- _PROBLEM STATEMENT_:
Below are some records; quote exactly the lines from the one that contains "pinky mcp: (436, 523)" through the one that contains "thumb ip: (583, 268)", inclusive, and no others.

- _RECORDS TO PROCESS_:
----
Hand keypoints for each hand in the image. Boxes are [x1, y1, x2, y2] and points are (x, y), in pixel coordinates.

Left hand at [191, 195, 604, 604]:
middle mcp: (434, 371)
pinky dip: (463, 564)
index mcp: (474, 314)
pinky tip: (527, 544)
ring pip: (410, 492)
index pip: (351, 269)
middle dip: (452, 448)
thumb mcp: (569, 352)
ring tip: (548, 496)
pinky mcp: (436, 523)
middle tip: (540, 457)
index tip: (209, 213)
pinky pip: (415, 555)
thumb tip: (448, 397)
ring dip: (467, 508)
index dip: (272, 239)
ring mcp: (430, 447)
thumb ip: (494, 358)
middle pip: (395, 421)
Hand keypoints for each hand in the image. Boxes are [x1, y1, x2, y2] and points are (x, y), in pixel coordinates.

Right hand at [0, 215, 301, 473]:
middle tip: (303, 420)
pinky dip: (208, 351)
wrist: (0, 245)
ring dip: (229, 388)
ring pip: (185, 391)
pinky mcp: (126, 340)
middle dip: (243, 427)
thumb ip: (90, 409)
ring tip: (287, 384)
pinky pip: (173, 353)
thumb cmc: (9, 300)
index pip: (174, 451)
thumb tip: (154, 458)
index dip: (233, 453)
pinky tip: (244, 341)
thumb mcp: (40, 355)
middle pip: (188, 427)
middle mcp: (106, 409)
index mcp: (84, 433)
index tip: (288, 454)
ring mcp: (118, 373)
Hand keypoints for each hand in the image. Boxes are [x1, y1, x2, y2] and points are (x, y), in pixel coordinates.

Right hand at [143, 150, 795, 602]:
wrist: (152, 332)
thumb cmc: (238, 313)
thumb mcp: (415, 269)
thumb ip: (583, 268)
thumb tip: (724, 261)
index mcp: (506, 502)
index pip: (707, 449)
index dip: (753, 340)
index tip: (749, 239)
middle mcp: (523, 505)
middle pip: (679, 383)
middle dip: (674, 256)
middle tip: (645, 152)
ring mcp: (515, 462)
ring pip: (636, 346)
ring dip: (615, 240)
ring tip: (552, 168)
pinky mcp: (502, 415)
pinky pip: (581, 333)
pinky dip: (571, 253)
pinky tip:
----
- _ANSWER TO THIS EXERCISE_:
pinky mcp: (436, 523)
middle tip: (540, 457)
index tip: (209, 213)
pinky pip: (415, 555)
thumb tip: (448, 397)
ring dip: (467, 508)
index dip: (272, 239)
ring mcp: (430, 447)
thumb ip: (494, 358)
middle pip: (395, 421)
Hand keypoints for each hand in the image. Boxes are [x1, y1, x2, y2] and points are (x, y), in pixel coordinates.

Right hand at [0, 215, 301, 473]:
middle tip: (303, 420)
pinky dip: (208, 351)
wrist: (0, 245)
ring dip: (229, 388)
ring pip: (185, 391)
pinky mcp: (126, 340)
middle dip: (243, 427)
thumb ip: (90, 409)
ring tip: (287, 384)
pinky pip: (173, 353)
thumb cmc: (9, 300)
index pip: (174, 451)
thumb tip: (154, 458)
index dip: (233, 453)
pinky tip: (244, 341)
thumb mcp: (40, 355)
middle pip: (188, 427)
middle mcp: (106, 409)
index mcp: (84, 433)
index tip: (288, 454)
ring mcp: (118, 373)
Hand keypoints for each hand in the image. Boxes are [x1, y1, x2, y2] and points are (x, y), in pixel coordinates.

Right hand at [143, 150, 795, 602]:
wrist: (152, 332)
thumb cmc: (238, 313)
thumb mcp: (415, 269)
thumb ip: (583, 268)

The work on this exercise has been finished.